Young or old, you'll always be a child of divorce. As a young child, you looked forward to adulthood when you wouldn't have to wave good-bye to one parent as you drove away with the other for Christmas all the while worrying he or she would feel abandoned during the holiday. But now you're an adult and you realize the only difference is you're waving from the front seat instead of the back. Will the pain from the past ever go away? Maybe not. However, being prepared for the chaos may help you get a grip on it.
First, plan as much as possible. Sit down with your spouse and discuss what you want from the holiday. Then talk to each parent and find out what their plans are. Who are they expecting for Christmas Eve? Christmas Day? Will the celebrations be large with the potential for family drama or small, quiet gatherings? Will there be special relatives attending or activities they'd like your family to participate in? Then, you and your spouse decide which gathering will be best for you and your family and tell everyone your plans.

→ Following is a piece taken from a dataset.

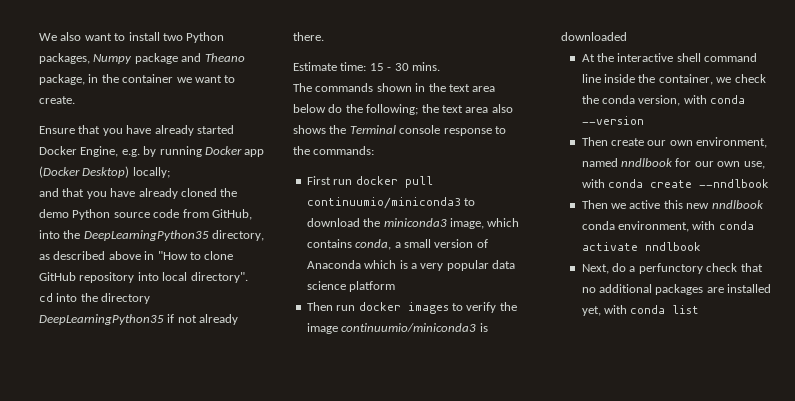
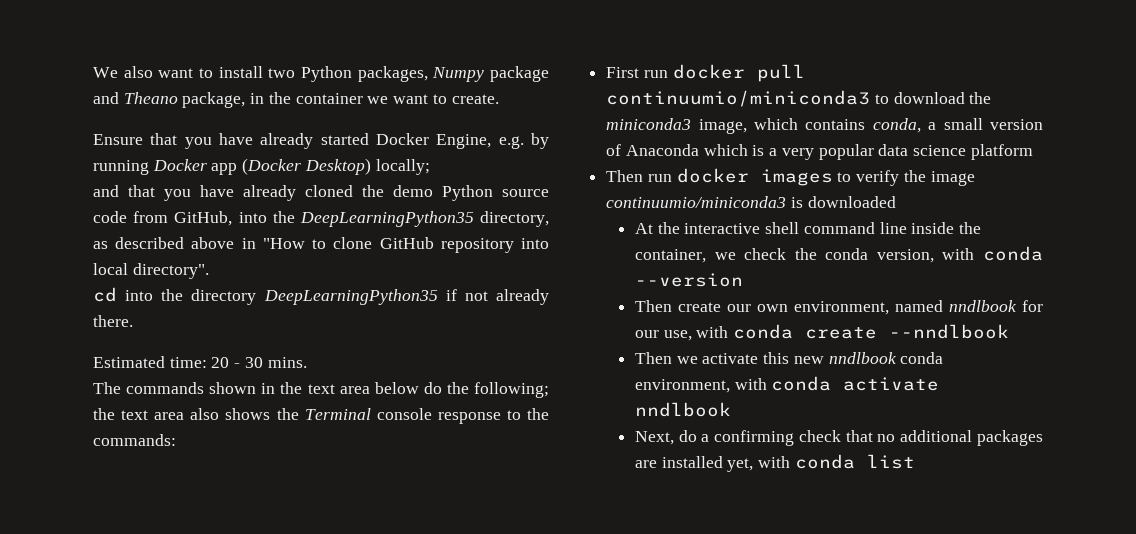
[293,62,384,71] Estimate time: 15 -> [93,356,230,368] Estimated time: 20
[717,161,741,167] own -> (659, 334) none
[629,200,661,209] active -> [702,353,759,364] activate
[638,263,703,274] perfunctory -> [714,430,795,446] confirming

As you make your plans, however, don't forget your own family. Don't put your children third behind parents you'll probably never please. If going to a Christmas Eve church service or mass is important to you, tell your family you will not give up that time together, but they're welcome to join you. If you've always celebrated Christmas morning, schedule it for you. Your children have the right to make memories and traditions with their own family before being rushed out the door for a day of chaos.
All of the planning you did may help prepare you for the backlash that will come when you announce where you will be spending Christmas Eve and Christmas day. Your siblings may hit you with “How can you want to spend time with him? He's got a new wife. Let them have each other.” or “You know we always spend Christmas morning with Mom!” You'll also hear your parents saying, “I never get to see you or my grandkids, but your brother and sister will be with me on Christmas morning so I won't be alone” or “I'd hoped you could meet your new stepfamily on Christmas eve, but it's alright.”

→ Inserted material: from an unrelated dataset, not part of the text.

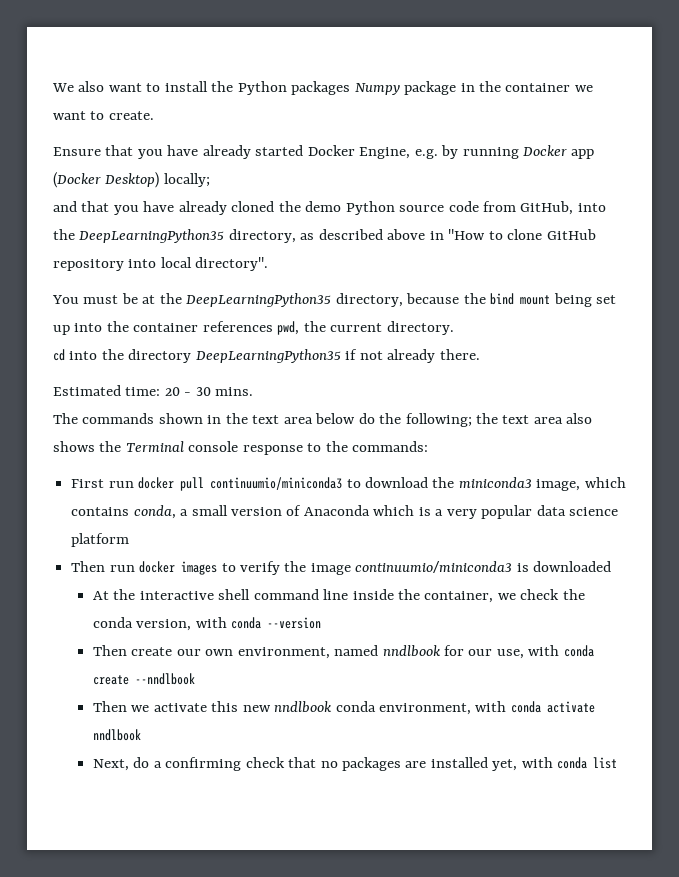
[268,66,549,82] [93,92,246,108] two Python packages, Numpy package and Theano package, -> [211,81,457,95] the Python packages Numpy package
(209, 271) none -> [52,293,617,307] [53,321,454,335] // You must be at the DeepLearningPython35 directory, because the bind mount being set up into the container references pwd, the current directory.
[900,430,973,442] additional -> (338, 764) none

Ok, no amount of planning will completely protect you from this guilt onslaught. Saying, “I'm sorry we can't be there. We just can't be in two places at once” can only go so far. But think again about your kids. At Christmas, we not only celebrate Jesus' birth, but we celebrate families. When you pull up to each parent's house, the kids aren't burdened with the angst you are. They jump out of the car, run up and hug grandma or grandpa, sneak Christmas cookies, and try to sneak a peek at their presents. This is their memory-making time. Let it be yours, too. Let their innocent happiness help you forget your guilt as they laugh and play with their cousins and listen to your uncle tell them the story of the donkey and the doorbell for the umpteenth time. Have the Christmas you always wanted. Give yourself a break.

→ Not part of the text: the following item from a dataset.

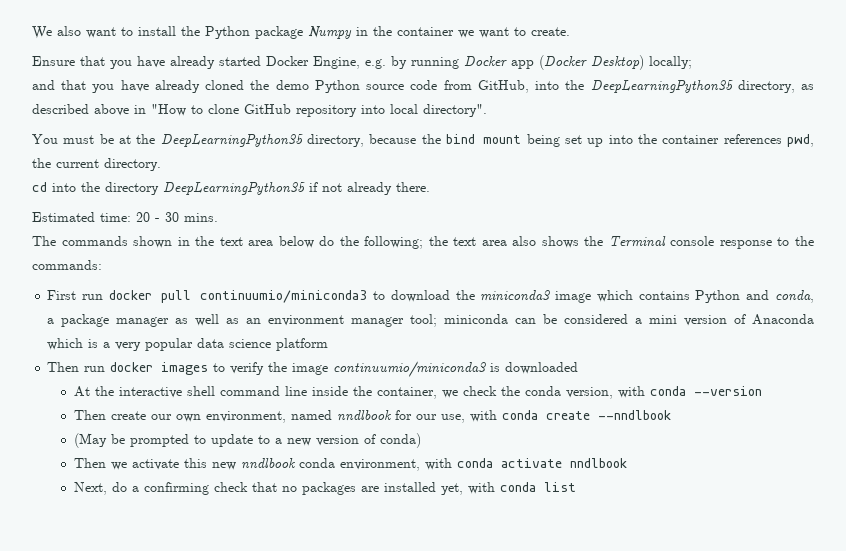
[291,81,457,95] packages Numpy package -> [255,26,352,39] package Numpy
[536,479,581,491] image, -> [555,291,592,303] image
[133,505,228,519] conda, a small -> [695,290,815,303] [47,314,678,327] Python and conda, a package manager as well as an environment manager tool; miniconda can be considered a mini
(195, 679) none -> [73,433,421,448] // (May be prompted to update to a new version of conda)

Despite your best efforts, you might wonder if you'll ever stop being the guilt-ridden child waving from the backseat, longing for that day you wouldn't have to do this, but it really is time to give yourself a break. No matter what you do, no matter how great your gifts are or how much time you spend with either parent, you can't fix the situation. If they're still angry, it's up to them to decide what to do with those feelings. No one can do it for them. And it is true. You can't be in two places at once, and someone will be alone. However, you can have those happy holidays by focusing on each precious moment with the family you have, your children, your spouse, and anyone else gathering with you. Enjoy them, love them, and give the guilt-ridden child inside you a holiday of peace.